# DOCUMENT SEGMENT:
____
Getting to the heart of the challenge

Although other existing mechanical pumps can help propel blood through the heart, they are designed so that blood must run through the pump itself, exposing blood to its unnatural surface.

“Running blood through a pump always requires a patient to be placed — permanently — on anticoagulant medication to prevent blood clotting,” Vasilyev says, who is senior author on the paper. “It can be very difficult to keep the right balance of medication, especially in pediatric patients, who are therefore at risk of excessive bleeding or dangerous clotting.”

A minimally-invasive procedure is capable of deploying an anchor and sealing sleeve into the heart’s central wall, called the intraventricular septum. This central positioning of the septum plays a key role in the heart’s ability to pump blood.

So, using external actuators to help squeeze blood through the heart’s own chamber, the team has designed a system that could theoretically work with minimal use of anticoagulants.

“We’ve combined rigid bracing with soft robotic actuators to gently but sturdily help a diseased heart chamber pump blood effectively,” Vasilyev says.

The rigid brace component is deployed via a needle into the heart’s intraventricular septum, the wall of tissue between the heart’s chambers, to prevent the septum from shifting under the pressure of the artificial “muscle” of the soft actuator.
____
# MATERIAL SUPPLIED:
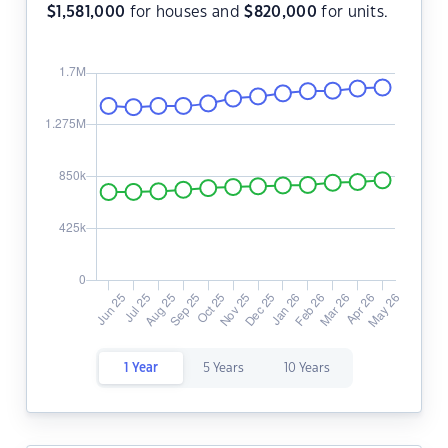
$
1,581,000
for houses and
$
820,000
for units.
1 Year
5 Years
10 Years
____
# WHAT THIS EXERCISE ASKS:
**1.** Transcribe the heart-pump passage word for word, everything from "A minimally-invasive procedure" down to "the soft actuator.".
**2.** Summarize the heart-pump passage in two sentences.
The material that accompanies the heart-pump passage has no connection to it.

# TASK-BY-TASK OUTPUTS:
**1.**
A minimally-invasive procedure is capable of deploying an anchor and sealing sleeve into the heart’s central wall, called the intraventricular septum. This central positioning of the septum plays a key role in the heart’s ability to pump blood.

So, using external actuators to help squeeze blood through the heart’s own chamber, the team has designed a system that could theoretically work with minimal use of anticoagulants.

“We’ve combined rigid bracing with soft robotic actuators to gently but sturdily help a diseased heart chamber pump blood effectively,” Vasilyev says.

The rigid brace component is deployed via a needle into the heart’s intraventricular septum, the wall of tissue between the heart’s chambers, to prevent the septum from shifting under the pressure of the artificial “muscle” of the soft actuator.

**2.** Existing mechanical pumps run blood through the pump itself, so patients must stay on anticoagulant medication permanently, and the right dose is hard to maintain, especially in pediatric patients. The team designed a system that pairs a rigid brace, deployed via a needle into the intraventricular septum, with soft robotic actuators that squeeze blood through the heart's own chamber, which could theoretically work with minimal use of anticoagulants.